## TASK STATEMENT
Each entry is to be output precisely as it appears.

(Dataset entries)
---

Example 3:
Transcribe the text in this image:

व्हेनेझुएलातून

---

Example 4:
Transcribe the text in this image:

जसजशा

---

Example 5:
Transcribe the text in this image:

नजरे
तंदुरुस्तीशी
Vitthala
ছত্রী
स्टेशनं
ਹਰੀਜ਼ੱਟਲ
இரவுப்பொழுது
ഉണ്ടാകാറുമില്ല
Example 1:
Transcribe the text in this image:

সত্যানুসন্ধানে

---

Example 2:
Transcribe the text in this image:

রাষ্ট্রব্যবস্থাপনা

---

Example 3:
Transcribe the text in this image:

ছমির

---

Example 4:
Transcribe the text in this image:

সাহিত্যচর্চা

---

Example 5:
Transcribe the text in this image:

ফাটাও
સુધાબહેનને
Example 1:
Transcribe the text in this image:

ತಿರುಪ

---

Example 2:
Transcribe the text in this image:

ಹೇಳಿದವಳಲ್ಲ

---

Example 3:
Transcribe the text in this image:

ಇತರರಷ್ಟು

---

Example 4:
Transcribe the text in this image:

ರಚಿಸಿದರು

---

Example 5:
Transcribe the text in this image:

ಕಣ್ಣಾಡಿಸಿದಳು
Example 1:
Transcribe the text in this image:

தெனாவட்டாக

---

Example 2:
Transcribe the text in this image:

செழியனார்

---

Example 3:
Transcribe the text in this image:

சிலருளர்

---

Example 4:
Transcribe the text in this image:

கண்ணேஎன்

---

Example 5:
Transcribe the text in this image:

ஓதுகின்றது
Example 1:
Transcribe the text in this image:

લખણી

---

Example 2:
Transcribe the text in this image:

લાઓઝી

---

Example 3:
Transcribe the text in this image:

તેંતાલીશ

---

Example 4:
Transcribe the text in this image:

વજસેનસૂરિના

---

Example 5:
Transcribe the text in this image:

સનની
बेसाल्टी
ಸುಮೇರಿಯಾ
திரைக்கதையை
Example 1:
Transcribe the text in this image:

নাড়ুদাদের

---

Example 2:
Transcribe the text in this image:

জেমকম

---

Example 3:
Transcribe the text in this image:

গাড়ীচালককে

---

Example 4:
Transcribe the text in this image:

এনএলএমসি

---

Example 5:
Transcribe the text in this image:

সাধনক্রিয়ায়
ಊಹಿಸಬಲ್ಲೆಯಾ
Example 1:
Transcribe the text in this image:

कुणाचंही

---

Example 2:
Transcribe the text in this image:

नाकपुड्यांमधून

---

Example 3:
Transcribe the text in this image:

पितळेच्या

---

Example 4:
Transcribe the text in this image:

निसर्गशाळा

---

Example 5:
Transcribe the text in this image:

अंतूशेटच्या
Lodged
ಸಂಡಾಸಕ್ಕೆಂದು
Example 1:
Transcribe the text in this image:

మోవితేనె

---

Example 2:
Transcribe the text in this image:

## RESULT
---

Example 3:
Transcribe the text in this image:

व्हेनेझुएलातून

---

Example 4:
Transcribe the text in this image:

जसजशा

---

Example 5:
Transcribe the text in this image:

नजरे
तंदुरुस्तीशी
Vitthala
ছত্রী
स्टेशनं
ਹਰੀਜ਼ੱਟਲ
இரவுப்பொழுது
ഉണ്ടാകാറുമില്ല
Example 1:
Transcribe the text in this image:

সত্যানুসন্ধানে

---

Example 2:
Transcribe the text in this image:

রাষ্ট্রব্যবস্থাপনা

---

Example 3:
Transcribe the text in this image:

ছমির

---

Example 4:
Transcribe the text in this image:

সাহিত্যচর্চা

---

Example 5:
Transcribe the text in this image:

ফাটাও
સુધાબહેનને
Example 1:
Transcribe the text in this image:

ತಿರುಪ

---

Example 2:
Transcribe the text in this image:

ಹೇಳಿದವಳಲ್ಲ

---

Example 3:
Transcribe the text in this image:

ಇತರರಷ್ಟು

---

Example 4:
Transcribe the text in this image:

ರಚಿಸಿದರು

---

Example 5:
Transcribe the text in this image:

ಕಣ್ಣಾಡಿಸಿದಳು
Example 1:
Transcribe the text in this image:

தெனாவட்டாக

---

Example 2:
Transcribe the text in this image:

செழியனார்

---

Example 3:
Transcribe the text in this image:

சிலருளர்

---

Example 4:
Transcribe the text in this image:

கண்ணேஎன்

---

Example 5:
Transcribe the text in this image:

ஓதுகின்றது
Example 1:
Transcribe the text in this image:

લખણી

---

Example 2:
Transcribe the text in this image:

લાઓઝી

---

Example 3:
Transcribe the text in this image:

તેંતાલીશ

---

Example 4:
Transcribe the text in this image:

વજસેનસૂરિના

---

Example 5:
Transcribe the text in this image:

સનની
बेसाल्टी
ಸುಮೇರಿಯಾ
திரைக்கதையை
Example 1:
Transcribe the text in this image:

নাড়ুদাদের

---

Example 2:
Transcribe the text in this image:

জেমকম

---

Example 3:
Transcribe the text in this image:

গাড়ীচালককে

---

Example 4:
Transcribe the text in this image:

এনএলএমসি

---

Example 5:
Transcribe the text in this image:

সাধনক্রিয়ায়
ಊಹಿಸಬಲ್ಲೆಯಾ
Example 1:
Transcribe the text in this image:

कुणाचंही

---

Example 2:
Transcribe the text in this image:

नाकपुड्यांमधून

---

Example 3:
Transcribe the text in this image:

पितळेच्या

---

Example 4:
Transcribe the text in this image:

निसर्गशाळा

---

Example 5:
Transcribe the text in this image:

अंतूशेटच्या
Lodged
ಸಂಡಾಸಕ್ಕೆಂದು
Example 1:
Transcribe the text in this image:

మోవితేనె

---

Example 2:
Transcribe the text in this image:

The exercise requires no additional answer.